====== EXERCISE MATERIAL

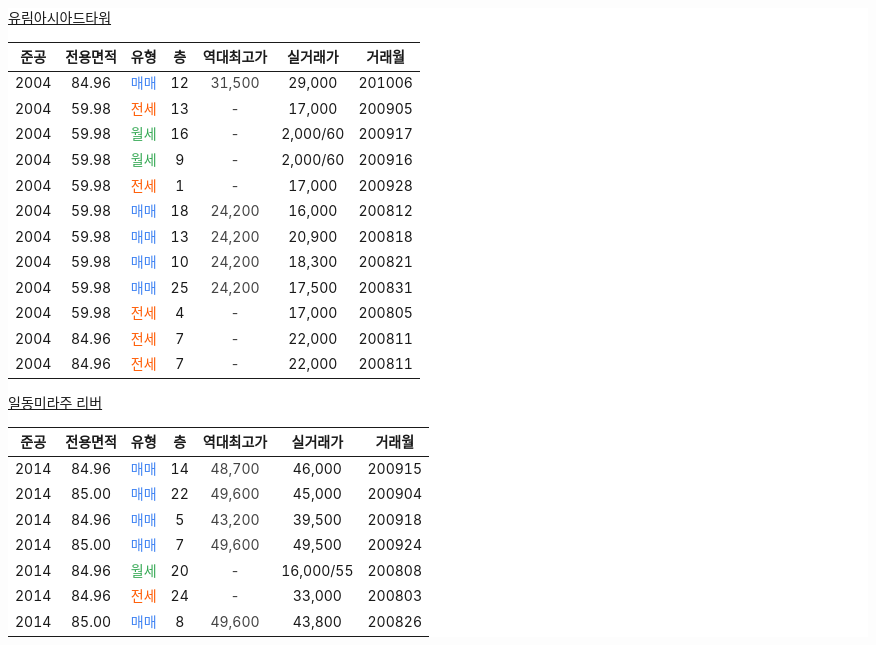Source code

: 
<script async src="//pagead2.googlesyndication.com/pagead/js/adsbygoogle.js"></script>

<ins class="adsbygoogle"
     style="display:block"
     data-ad-client="ca-pub-2446590836940007"
     data-ad-slot="1659523306"
     data-ad-format="auto"
     data-full-width-responsive="true"></ins>
<script>
(adsbygoogle = window.adsbygoogle || []).push({});
</script>


[유림아시아드타워](https://search.naver.com/search.naver?query=%EB%B6%80%EC%82%B0%EA%B4%91%EC%97%AD%EC%8B%9C+%EC%97%B0%EC%A0%9C%EA%B5%AC+%EA%B1%B0%EC%A0%9C%EB%8F%99+%EC%9C%A0%EB%A6%BC%EC%95%84%EC%8B%9C%EC%95%84%EB%93%9C%ED%83%80%EC%9B%8C)

|준공|전용면적|유형|층|역대최고가|실거래가|거래월|
|:---:|:---:|:---:|:---:|:---:|:---:|:---:|
|2004|84.96|<span style="color:#4285f3">매매</span>|12|<span style="color:#444444">31,500</span>|29,000|201006|
|2004|59.98|<span style="color:#ff5a00">전세</span>|13|<span style="color:#444444">-</span>|17,000|200905|
|2004|59.98|<span style="color:#34a853">월세</span>|16|<span style="color:#444444">-</span>|2,000/60|200917|
|2004|59.98|<span style="color:#34a853">월세</span>|9|<span style="color:#444444">-</span>|2,000/60|200916|
|2004|59.98|<span style="color:#ff5a00">전세</span>|1|<span style="color:#444444">-</span>|17,000|200928|
|2004|59.98|<span style="color:#4285f3">매매</span>|18|<span style="color:#444444">24,200</span>|16,000|200812|
|2004|59.98|<span style="color:#4285f3">매매</span>|13|<span style="color:#444444">24,200</span>|20,900|200818|
|2004|59.98|<span style="color:#4285f3">매매</span>|10|<span style="color:#444444">24,200</span>|18,300|200821|
|2004|59.98|<span style="color:#4285f3">매매</span>|25|<span style="color:#444444">24,200</span>|17,500|200831|
|2004|59.98|<span style="color:#ff5a00">전세</span>|4|<span style="color:#444444">-</span>|17,000|200805|
|2004|84.96|<span style="color:#ff5a00">전세</span>|7|<span style="color:#444444">-</span>|22,000|200811|
|2004|84.96|<span style="color:#ff5a00">전세</span>|7|<span style="color:#444444">-</span>|22,000|200811|

[일동미라주 리버](https://search.naver.com/search.naver?query=%EB%B6%80%EC%82%B0%EA%B4%91%EC%97%AD%EC%8B%9C+%EC%97%B0%EC%A0%9C%EA%B5%AC+%EA%B1%B0%EC%A0%9C%EB%8F%99+%EC%9D%BC%EB%8F%99%EB%AF%B8%EB%9D%BC%EC%A3%BC+%EB%A6%AC%EB%B2%84)

|준공|전용면적|유형|층|역대최고가|실거래가|거래월|
|:---:|:---:|:---:|:---:|:---:|:---:|:---:|
|2014|84.96|<span style="color:#4285f3">매매</span>|14|<span style="color:#444444">48,700</span>|46,000|200915|
|2014|85.00|<span style="color:#4285f3">매매</span>|22|<span style="color:#444444">49,600</span>|45,000|200904|
|2014|84.96|<span style="color:#4285f3">매매</span>|5|<span style="color:#444444">43,200</span>|39,500|200918|
|2014|85.00|<span style="color:#4285f3">매매</span>|7|<span style="color:#444444">49,600</span>|49,500|200924|
|2014|84.96|<span style="color:#34a853">월세</span>|20|<span style="color:#444444">-</span>|16,000/55|200808|
|2014|84.96|<span style="color:#ff5a00">전세</span>|24|<span style="color:#444444">-</span>|33,000|200803|
|2014|85.00|<span style="color:#4285f3">매매</span>|8|<span style="color:#444444">49,600</span>|43,800|200826|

============

WORK TO BE COMPLETED: Please identify each line above that contains the string "data" and copy every such line in full. Case counts.

EXERCISE SOLUTION:
     data-ad-client="ca-pub-2446590836940007"
     data-ad-slot="1659523306"
     data-ad-format="auto"
     data-full-width-responsive="true"></ins>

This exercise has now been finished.